TEXT EXCERPT -
========================

# tried something new...



## thebeginning (Sep 27, 2007)

[FONT=Geneva, Verdana, Arial, Helvetica, sans-serif]Hey guys! it's been a long time since i've posted anything on here!

Anyway, a disclaimer:  I 'specialize' in outdoor and/or environmental portraiture for my clients, so I knew I was taking a big step when I bought a backdrop and some Alien Bees to expand my horizons. I've used them since for a few things, but nothing more serious than directory photos for a church or a charity fashion show. I decided to ask a friend of mine to 'model' for me so I could try some things and also have some fun shooting with my friend's mamiya 645AF. 

I just thought i'd post a few shots from the day...I appreciate any tips or comments!

p.s. these were taken with my 5d, not the 645. Also, this was a really relaxed test shoot, hence the clothes and the different makeup and hair near the end.


pretty random, just thought i'd post them up here for kicks 
	

	
	
		
		

		
			





  thanks for looking!



























thanks for looking!
[/FONT]


----------



## LaFoto (Sep 27, 2007)

========================

ENTRIES SUPPLIED -
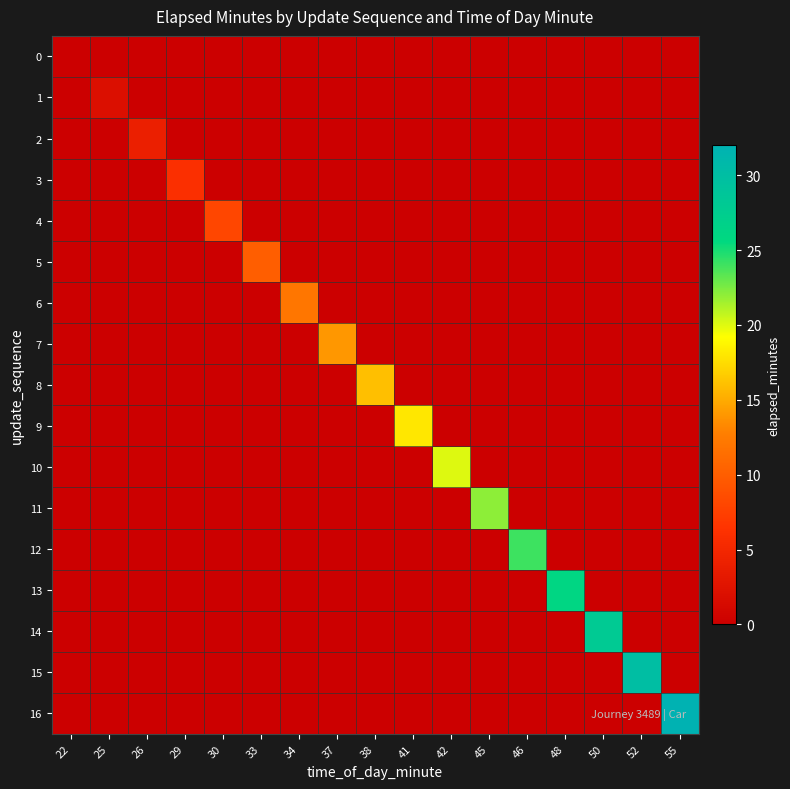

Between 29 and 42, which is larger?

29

========================

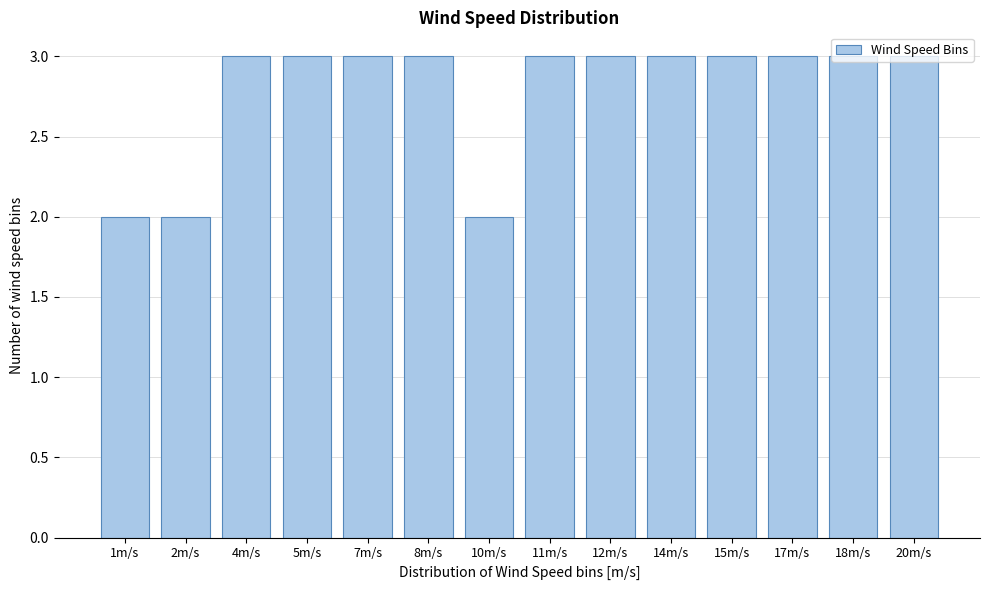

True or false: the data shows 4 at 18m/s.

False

========================

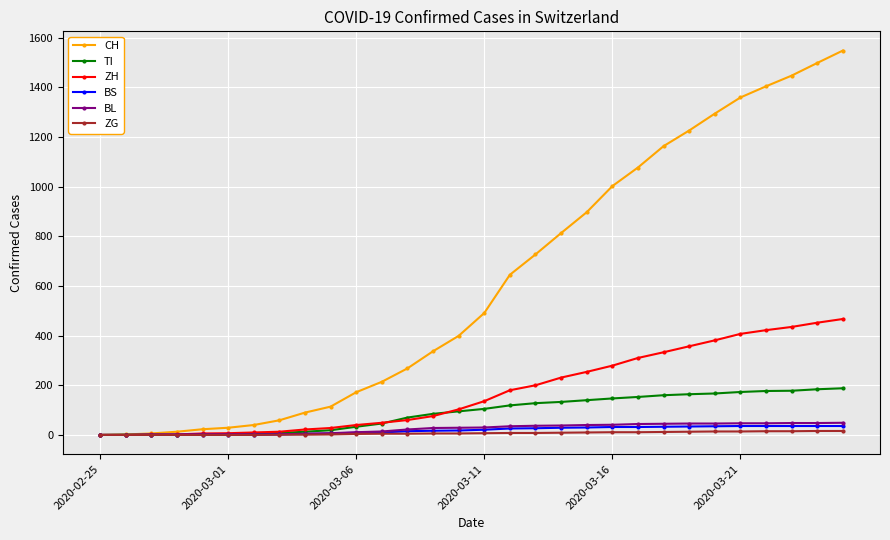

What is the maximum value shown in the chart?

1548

========================

TASKS -
- 1) Check each statement against the forum post about the studio test shoot and mark it yes or no, quoting the exact words that settle it.
(a) The poster usually shoots outdoor and/or environmental portraits for clients.
(b) The shots in the post were taken with the Mamiya 645.
(c) Before this shoot, the poster had used the Alien Bees for directory photos for a church.
- 2) Write the next part of the forum thread about the studio test shoot, picking up right after its final line.

RESPONSES TO THE TASKS -
- 1)
(a) Yes: "I 'specialize' in outdoor and/or environmental portraiture for my clients"
(b) No: "these were taken with my 5d, not the 645."
(c) Yes: "nothing more serious than directory photos for a church or a charity fashion show."

- 2)
Hey, good to see you posting again Daniel. It was a long time that you were not here! I missed you and your photos. They are so inspirational. Have always been.
Also your new ones. Taken with your new lights and indoors.
My favourite of this series is the second. I really like her eyes in that one. She is a pretty model to begin with! For sure. But her eyes - their size! - come out best in that one, I think. You did something a little extra to them, didn't you?


----------



## elsaspet (Sep 27, 2007)

These are great Daniel!!!!


----------



## JimmyJaceyMom (Sep 27, 2007)

I was wondering where you were!  I love the last 2.  Very nice.  I am working on trying to get some alienbees also.  I guess you like yours then?  Nice job!


----------



## Sideburns (Sep 27, 2007)

I love them all.  You have great skill.
Also your model is really beautiful.  You're lucky to have such a willing subject with such a great look.


----------



## N1C0L3 (Sep 27, 2007)

Very Nice!


----------



## heip (Sep 27, 2007)

Very nice work!!! #2 & #3 are amazing.


----------



## jemmy (Sep 27, 2007)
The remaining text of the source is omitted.